### LISTED ENTRIES
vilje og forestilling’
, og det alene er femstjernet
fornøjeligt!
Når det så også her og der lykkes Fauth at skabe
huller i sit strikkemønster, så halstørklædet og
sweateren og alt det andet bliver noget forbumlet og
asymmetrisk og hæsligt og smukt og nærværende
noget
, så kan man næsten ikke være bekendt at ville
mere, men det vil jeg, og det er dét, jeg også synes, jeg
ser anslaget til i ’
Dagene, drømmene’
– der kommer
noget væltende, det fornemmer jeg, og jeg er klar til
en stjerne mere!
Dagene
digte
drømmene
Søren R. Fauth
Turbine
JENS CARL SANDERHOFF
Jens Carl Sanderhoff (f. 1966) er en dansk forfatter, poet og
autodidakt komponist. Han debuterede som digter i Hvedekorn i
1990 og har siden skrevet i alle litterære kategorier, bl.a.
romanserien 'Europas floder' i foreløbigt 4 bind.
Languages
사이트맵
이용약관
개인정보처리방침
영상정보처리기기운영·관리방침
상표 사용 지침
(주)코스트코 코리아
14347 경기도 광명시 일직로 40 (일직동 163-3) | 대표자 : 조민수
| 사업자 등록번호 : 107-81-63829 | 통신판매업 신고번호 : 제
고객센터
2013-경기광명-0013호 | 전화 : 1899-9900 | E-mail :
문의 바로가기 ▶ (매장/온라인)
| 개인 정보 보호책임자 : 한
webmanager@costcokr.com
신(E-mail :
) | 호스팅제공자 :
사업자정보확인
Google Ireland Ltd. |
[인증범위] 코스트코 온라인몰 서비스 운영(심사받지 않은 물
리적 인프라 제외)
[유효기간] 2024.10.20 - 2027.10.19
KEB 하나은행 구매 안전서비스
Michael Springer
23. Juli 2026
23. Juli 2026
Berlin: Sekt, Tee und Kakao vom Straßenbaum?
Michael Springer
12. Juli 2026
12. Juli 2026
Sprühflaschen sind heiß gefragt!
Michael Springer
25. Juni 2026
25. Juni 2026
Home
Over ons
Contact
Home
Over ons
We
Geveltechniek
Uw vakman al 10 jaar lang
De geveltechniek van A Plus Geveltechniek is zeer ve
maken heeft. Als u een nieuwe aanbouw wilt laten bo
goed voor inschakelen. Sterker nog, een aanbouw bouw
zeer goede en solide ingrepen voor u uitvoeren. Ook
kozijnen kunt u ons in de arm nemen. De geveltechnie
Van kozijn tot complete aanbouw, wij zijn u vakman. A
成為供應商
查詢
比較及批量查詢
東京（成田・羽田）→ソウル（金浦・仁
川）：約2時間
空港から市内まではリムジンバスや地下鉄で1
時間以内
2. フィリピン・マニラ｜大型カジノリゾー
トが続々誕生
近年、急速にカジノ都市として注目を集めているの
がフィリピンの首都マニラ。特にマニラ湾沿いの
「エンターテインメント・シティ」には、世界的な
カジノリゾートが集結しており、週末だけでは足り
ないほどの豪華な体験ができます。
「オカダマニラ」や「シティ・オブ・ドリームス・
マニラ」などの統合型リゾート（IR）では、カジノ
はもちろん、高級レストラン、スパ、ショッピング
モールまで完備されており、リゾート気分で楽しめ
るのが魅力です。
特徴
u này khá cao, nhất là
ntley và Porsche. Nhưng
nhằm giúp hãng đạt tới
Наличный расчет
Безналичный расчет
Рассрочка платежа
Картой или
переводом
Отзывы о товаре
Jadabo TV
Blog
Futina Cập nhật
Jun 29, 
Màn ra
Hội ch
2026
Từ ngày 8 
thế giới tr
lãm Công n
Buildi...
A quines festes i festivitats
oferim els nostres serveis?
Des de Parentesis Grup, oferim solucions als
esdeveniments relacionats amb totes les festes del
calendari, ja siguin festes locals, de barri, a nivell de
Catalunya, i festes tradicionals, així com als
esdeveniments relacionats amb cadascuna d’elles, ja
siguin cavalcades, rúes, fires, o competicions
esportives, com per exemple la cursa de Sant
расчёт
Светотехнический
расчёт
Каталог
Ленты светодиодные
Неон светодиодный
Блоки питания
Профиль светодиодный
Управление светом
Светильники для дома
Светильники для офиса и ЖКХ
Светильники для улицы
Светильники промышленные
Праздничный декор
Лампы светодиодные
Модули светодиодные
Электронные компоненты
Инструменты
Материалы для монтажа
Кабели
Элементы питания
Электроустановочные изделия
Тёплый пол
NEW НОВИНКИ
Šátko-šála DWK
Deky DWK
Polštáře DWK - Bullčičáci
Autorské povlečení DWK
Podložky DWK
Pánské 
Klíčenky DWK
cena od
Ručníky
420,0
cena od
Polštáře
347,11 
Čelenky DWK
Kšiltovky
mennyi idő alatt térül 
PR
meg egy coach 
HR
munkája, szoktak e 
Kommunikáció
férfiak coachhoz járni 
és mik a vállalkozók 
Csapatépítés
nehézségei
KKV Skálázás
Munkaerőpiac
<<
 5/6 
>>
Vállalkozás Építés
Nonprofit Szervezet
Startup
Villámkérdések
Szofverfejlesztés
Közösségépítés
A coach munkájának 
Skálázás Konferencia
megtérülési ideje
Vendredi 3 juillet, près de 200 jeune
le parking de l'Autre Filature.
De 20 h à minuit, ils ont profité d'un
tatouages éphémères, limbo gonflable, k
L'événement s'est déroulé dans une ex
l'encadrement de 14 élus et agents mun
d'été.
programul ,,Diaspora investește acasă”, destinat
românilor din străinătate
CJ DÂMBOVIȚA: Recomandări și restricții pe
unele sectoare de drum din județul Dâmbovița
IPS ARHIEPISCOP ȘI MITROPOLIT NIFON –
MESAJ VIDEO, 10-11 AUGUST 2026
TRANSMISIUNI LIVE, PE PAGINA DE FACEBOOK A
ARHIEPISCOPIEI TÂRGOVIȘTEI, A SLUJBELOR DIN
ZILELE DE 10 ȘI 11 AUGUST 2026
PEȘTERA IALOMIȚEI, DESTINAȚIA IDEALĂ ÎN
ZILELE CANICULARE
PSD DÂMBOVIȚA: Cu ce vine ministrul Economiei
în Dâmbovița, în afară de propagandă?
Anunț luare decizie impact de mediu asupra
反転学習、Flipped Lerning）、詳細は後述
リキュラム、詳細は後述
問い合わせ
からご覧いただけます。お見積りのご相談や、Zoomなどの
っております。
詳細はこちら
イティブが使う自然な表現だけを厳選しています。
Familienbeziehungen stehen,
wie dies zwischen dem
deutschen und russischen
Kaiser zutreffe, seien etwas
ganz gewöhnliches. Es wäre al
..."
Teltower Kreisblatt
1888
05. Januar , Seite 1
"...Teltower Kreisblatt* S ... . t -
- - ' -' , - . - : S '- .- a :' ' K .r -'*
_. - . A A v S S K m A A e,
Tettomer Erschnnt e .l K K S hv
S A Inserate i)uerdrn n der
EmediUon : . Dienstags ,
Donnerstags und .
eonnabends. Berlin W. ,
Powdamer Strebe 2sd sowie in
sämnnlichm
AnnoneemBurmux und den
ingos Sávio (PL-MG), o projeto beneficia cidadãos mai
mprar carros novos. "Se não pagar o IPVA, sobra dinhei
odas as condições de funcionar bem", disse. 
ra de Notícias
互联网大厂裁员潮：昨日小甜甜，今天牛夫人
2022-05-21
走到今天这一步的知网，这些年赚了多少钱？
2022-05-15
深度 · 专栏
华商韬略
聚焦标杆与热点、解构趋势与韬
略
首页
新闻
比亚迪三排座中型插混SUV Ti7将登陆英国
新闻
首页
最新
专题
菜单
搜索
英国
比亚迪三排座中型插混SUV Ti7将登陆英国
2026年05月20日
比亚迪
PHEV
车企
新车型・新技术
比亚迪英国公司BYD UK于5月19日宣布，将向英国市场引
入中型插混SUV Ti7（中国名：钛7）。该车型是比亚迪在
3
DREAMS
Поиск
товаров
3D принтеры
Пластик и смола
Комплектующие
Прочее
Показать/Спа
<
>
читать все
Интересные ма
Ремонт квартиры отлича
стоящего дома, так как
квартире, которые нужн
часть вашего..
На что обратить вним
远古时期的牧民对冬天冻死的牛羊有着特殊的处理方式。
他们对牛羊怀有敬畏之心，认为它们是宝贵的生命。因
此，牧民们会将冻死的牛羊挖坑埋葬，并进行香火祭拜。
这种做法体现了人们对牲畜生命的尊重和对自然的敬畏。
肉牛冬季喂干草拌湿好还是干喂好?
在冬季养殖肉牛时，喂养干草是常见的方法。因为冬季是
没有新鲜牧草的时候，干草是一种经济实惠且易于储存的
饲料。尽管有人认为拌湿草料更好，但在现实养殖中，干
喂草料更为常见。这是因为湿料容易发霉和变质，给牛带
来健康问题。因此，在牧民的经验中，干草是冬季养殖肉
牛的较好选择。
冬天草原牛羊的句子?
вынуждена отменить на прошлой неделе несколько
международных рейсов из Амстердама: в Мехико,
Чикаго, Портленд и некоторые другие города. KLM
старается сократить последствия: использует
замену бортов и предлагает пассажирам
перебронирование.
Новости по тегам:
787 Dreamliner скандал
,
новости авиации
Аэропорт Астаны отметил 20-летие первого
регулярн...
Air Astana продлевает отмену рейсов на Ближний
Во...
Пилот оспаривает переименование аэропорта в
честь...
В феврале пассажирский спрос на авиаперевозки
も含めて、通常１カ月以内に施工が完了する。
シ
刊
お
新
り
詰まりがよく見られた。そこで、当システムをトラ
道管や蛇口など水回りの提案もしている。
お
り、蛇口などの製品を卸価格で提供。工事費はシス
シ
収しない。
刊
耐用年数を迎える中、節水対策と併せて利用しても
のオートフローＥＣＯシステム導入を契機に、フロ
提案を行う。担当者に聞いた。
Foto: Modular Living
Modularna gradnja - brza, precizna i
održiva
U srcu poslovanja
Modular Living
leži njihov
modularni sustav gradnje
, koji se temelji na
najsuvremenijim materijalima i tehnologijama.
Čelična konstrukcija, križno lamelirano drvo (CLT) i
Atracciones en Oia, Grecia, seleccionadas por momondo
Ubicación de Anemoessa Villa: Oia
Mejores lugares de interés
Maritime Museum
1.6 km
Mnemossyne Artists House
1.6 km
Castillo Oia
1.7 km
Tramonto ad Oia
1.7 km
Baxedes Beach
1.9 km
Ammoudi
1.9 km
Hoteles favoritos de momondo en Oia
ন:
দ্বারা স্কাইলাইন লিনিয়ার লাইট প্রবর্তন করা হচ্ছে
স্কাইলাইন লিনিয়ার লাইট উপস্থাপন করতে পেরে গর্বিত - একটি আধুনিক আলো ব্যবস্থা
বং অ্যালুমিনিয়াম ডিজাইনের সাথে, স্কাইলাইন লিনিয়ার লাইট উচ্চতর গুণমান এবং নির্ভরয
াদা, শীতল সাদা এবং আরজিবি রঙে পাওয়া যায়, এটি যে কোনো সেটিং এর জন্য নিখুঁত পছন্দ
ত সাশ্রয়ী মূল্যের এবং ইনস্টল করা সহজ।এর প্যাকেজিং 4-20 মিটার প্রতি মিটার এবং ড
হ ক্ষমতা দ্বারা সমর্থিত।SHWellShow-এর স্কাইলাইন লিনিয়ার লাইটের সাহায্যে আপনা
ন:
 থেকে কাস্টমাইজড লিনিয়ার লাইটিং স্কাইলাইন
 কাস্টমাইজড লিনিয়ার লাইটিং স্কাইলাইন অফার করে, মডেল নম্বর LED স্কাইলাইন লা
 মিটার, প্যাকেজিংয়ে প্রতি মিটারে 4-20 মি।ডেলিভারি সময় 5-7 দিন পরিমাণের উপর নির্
######
» WHAT IS NEEDED
From the records above, repeat exactly the lines from the one with "Jens Carl Sanderhoff (f." through the one with "[유효기간] 2024.10.20 - 2027.10.19", both included.

» REPLY TO THE EXERCISE
Jens Carl Sanderhoff (f. 1966) er en dansk forfatter, poet og
autodidakt komponist. Han debuterede som digter i Hvedekorn i
1990 og har siden skrevet i alle litterære kategorier, bl.a.
romanserien 'Europas floder' i foreløbigt 4 bind.
Languages
사이트맵
이용약관
개인정보처리방침
영상정보처리기기운영·관리방침
상표 사용 지침
(주)코스트코 코리아
14347 경기도 광명시 일직로 40 (일직동 163-3) | 대표자 : 조민수
| 사업자 등록번호 : 107-81-63829 | 통신판매업 신고번호 : 제
고객센터
2013-경기광명-0013호 | 전화 : 1899-9900 | E-mail :
문의 바로가기 ▶ (매장/온라인)
| 개인 정보 보호책임자 : 한
webmanager@costcokr.com
신(E-mail :
) | 호스팅제공자 :
사업자정보확인
Google Ireland Ltd. |
[인증범위] 코스트코 온라인몰 서비스 운영(심사받지 않은 물
리적 인프라 제외)
[유효기간] 2024.10.20 - 2027.10.19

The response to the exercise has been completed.